• WORK ORDER:
Please copy every line of the data below verbatim, leaving the pictures out.

• DATA PROVIDED:
*-*-*

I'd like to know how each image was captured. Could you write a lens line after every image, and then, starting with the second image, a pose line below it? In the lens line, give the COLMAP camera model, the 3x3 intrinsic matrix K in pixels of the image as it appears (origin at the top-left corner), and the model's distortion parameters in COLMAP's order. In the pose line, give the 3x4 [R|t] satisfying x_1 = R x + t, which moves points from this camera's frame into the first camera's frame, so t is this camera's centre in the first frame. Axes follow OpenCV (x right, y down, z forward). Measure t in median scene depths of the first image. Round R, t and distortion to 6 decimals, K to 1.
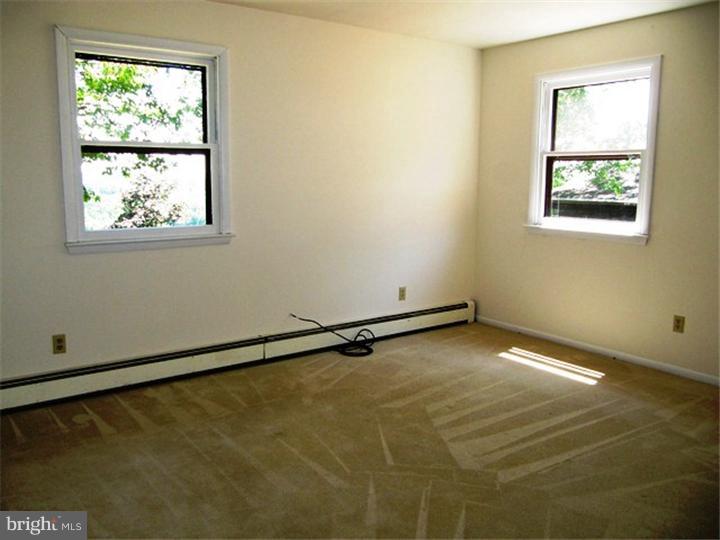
lens RADIAL K [[630.9, 0, 336.7], [0, 630.9, 268.7], [0, 0, 1]] dist [0.041065, 0.001734]
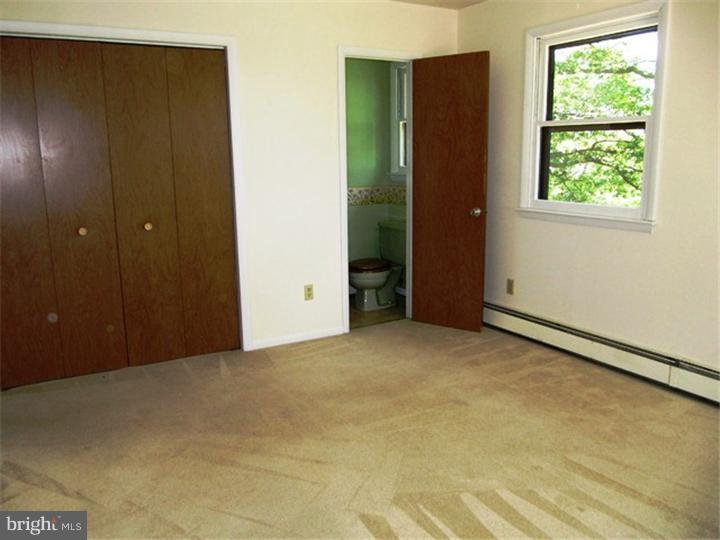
lens RADIAL K [[630.9, 0, 336.7], [0, 630.9, 268.7], [0, 0, 1]] dist [0.041065, 0.001734]
pose [[-0.106946, 0.189828, -0.975975, 0.824055], [-0.139284, 0.969065, 0.203747, -0.125097], [0.984460, 0.157728, -0.077198, 0.754854]]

*-*-*

• REPLY:
I'd like to know how each image was captured. Could you write a lens line after every image, and then, starting with the second image, a pose line below it? In the lens line, give the COLMAP camera model, the 3x3 intrinsic matrix K in pixels of the image as it appears (origin at the top-left corner), and the model's distortion parameters in COLMAP's order. In the pose line, give the 3x4 [R|t] satisfying x_1 = R x + t, which moves points from this camera's frame into the first camera's frame, so t is this camera's centre in the first frame. Axes follow OpenCV (x right, y down, z forward). Measure t in median scene depths of the first image. Round R, t and distortion to 6 decimals, K to 1.
lens RADIAL K [[630.9, 0, 336.7], [0, 630.9, 268.7], [0, 0, 1]] dist [0.041065, 0.001734]
lens RADIAL K [[630.9, 0, 336.7], [0, 630.9, 268.7], [0, 0, 1]] dist [0.041065, 0.001734]
pose [[-0.106946, 0.189828, -0.975975, 0.824055], [-0.139284, 0.969065, 0.203747, -0.125097], [0.984460, 0.157728, -0.077198, 0.754854]]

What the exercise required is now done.